■ **Directive**:
Within the records below, repeat each line exactly but keep every picture out of the copy.

========

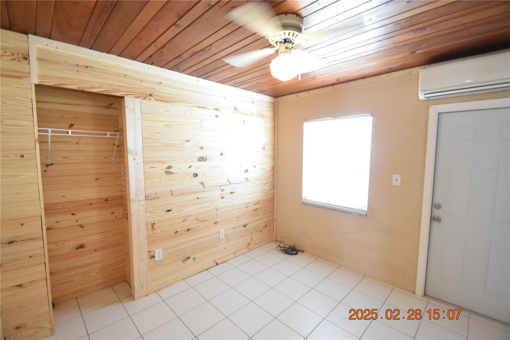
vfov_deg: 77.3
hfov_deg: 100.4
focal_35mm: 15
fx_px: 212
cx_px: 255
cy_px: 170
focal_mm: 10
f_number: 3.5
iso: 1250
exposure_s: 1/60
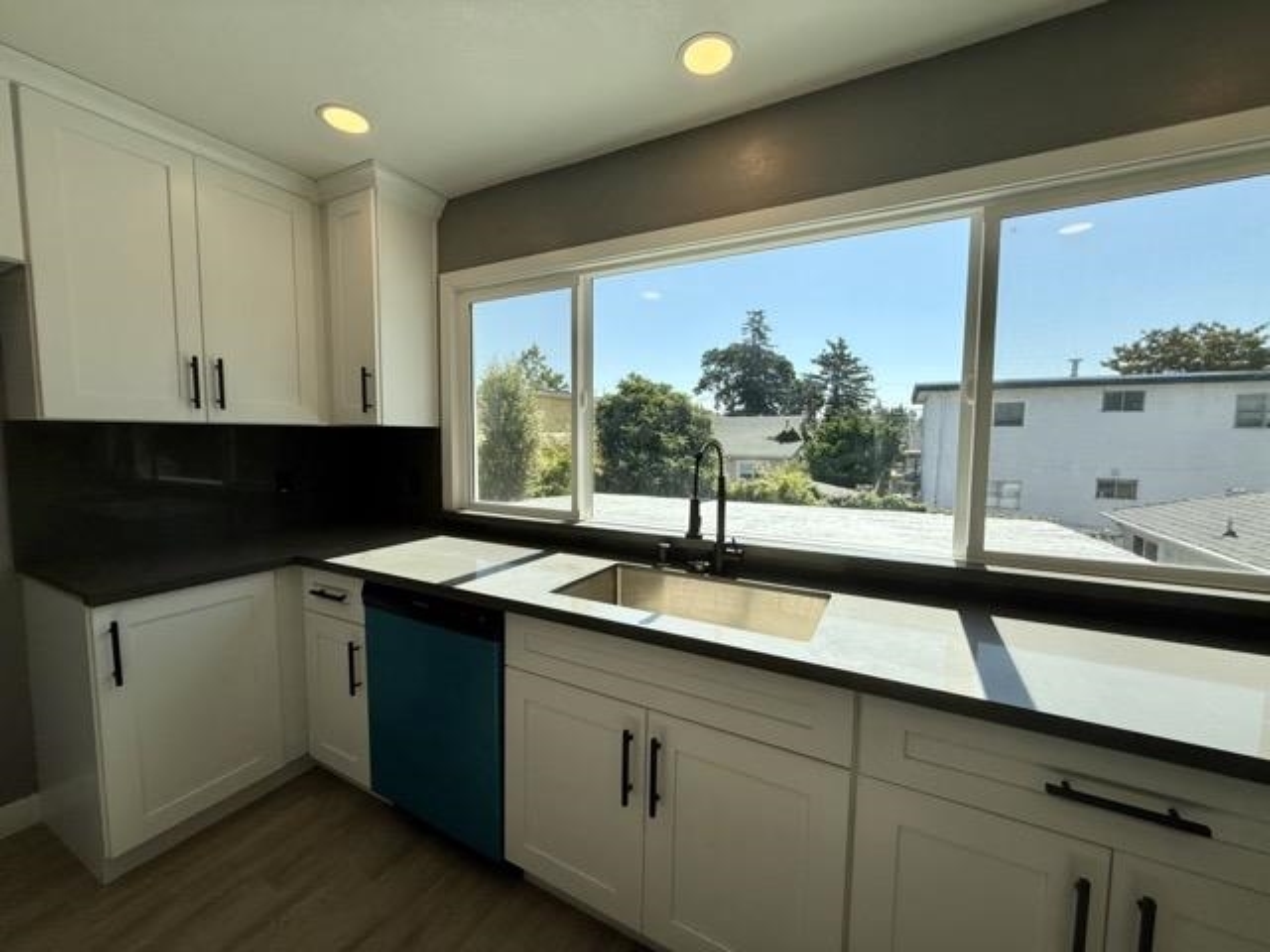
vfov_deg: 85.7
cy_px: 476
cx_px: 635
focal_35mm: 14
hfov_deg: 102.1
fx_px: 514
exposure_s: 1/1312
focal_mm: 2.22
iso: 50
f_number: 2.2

========

■ **Answer box**:
vfov_deg: 77.3
hfov_deg: 100.4
focal_35mm: 15
fx_px: 212
cx_px: 255
cy_px: 170
focal_mm: 10
f_number: 3.5
iso: 1250
exposure_s: 1/60
vfov_deg: 85.7
cy_px: 476
cx_px: 635
focal_35mm: 14
hfov_deg: 102.1
fx_px: 514
exposure_s: 1/1312
focal_mm: 2.22
iso: 50
f_number: 2.2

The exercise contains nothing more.